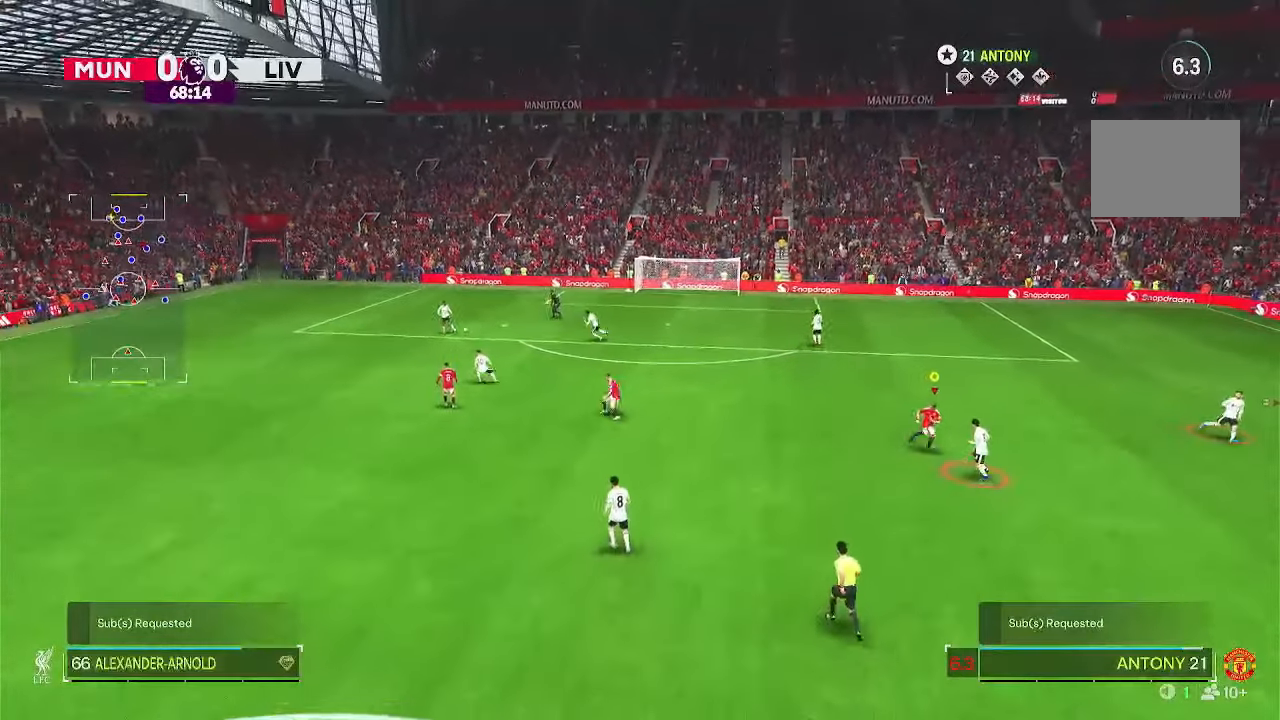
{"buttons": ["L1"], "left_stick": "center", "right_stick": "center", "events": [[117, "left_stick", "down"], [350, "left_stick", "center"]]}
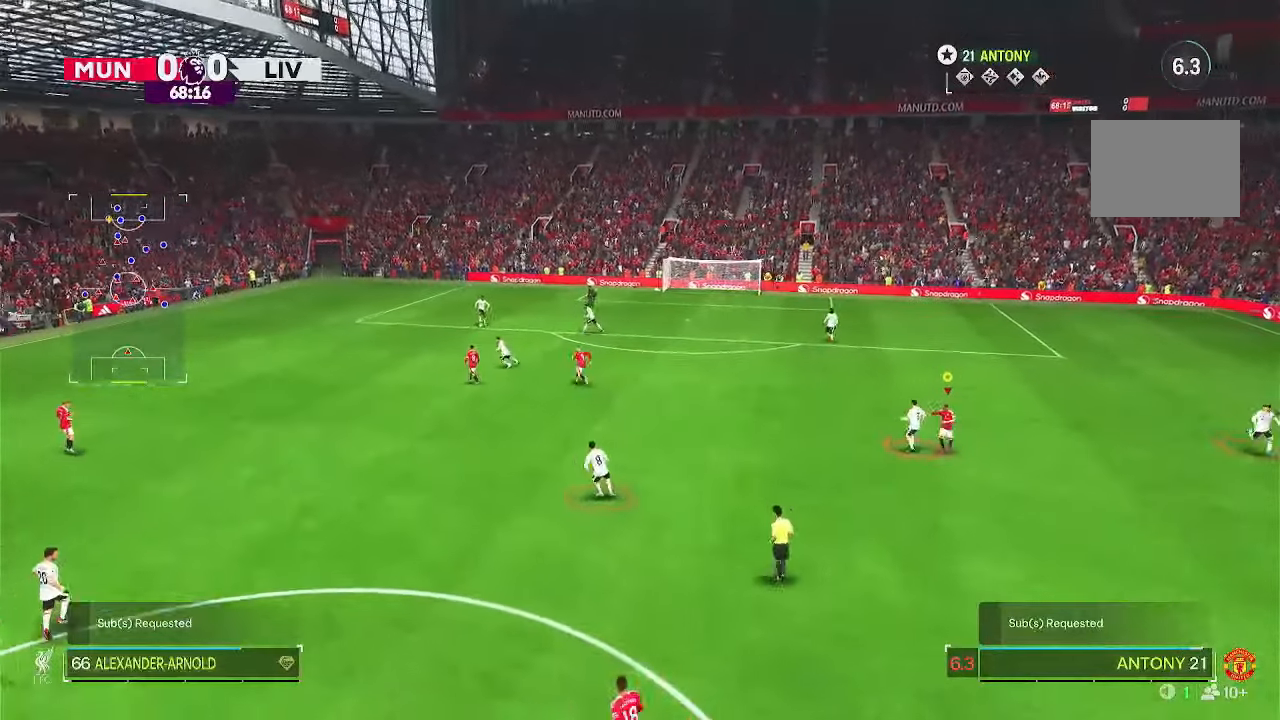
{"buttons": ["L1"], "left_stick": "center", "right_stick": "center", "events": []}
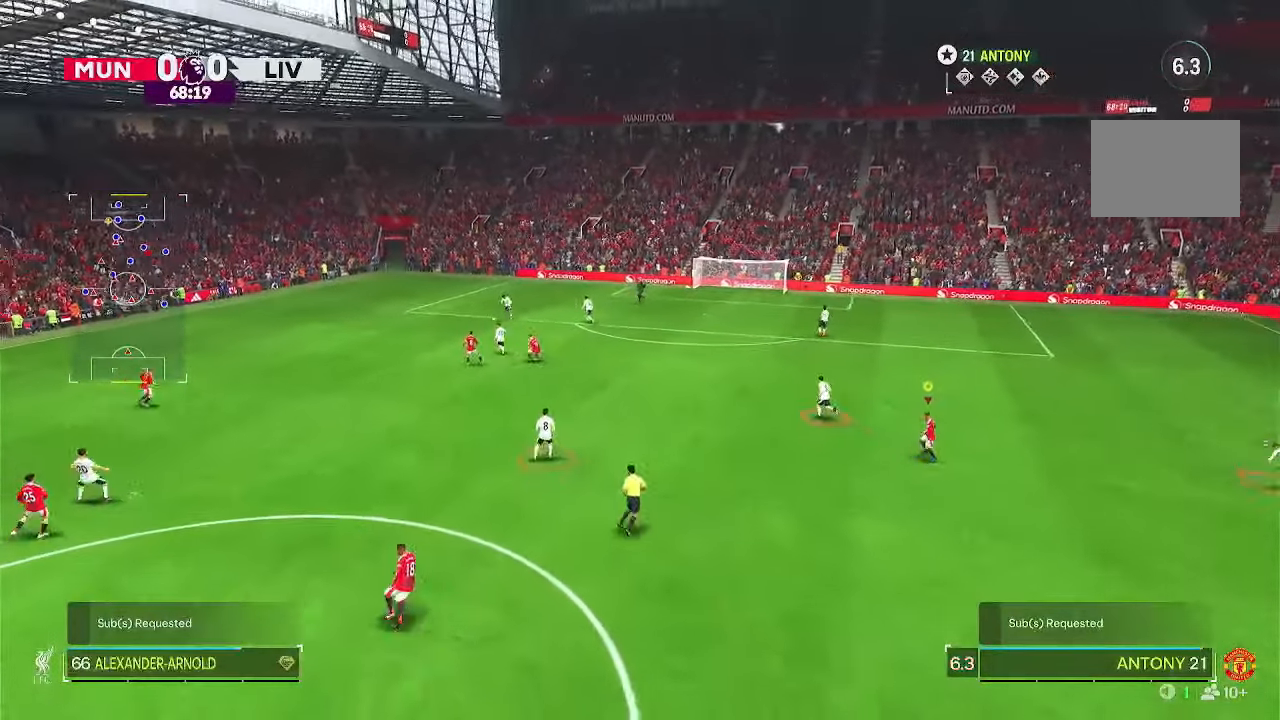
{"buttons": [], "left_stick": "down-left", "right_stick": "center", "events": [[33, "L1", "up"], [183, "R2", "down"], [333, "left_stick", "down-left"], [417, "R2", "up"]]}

**EXERCISE REQUIREMENTS**. Extract the full listing exactly, with the pictures left out.

**FINISHED EXERCISE**.
{"buttons": ["L1"], "left_stick": "center", "right_stick": "center", "events": [[117, "left_stick", "down"], [350, "left_stick", "center"]]}
{"buttons": ["L1"], "left_stick": "center", "right_stick": "center", "events": []}
{"buttons": [], "left_stick": "down-left", "right_stick": "center", "events": [[33, "L1", "up"], [183, "R2", "down"], [333, "left_stick", "down-left"], [417, "R2", "up"]]}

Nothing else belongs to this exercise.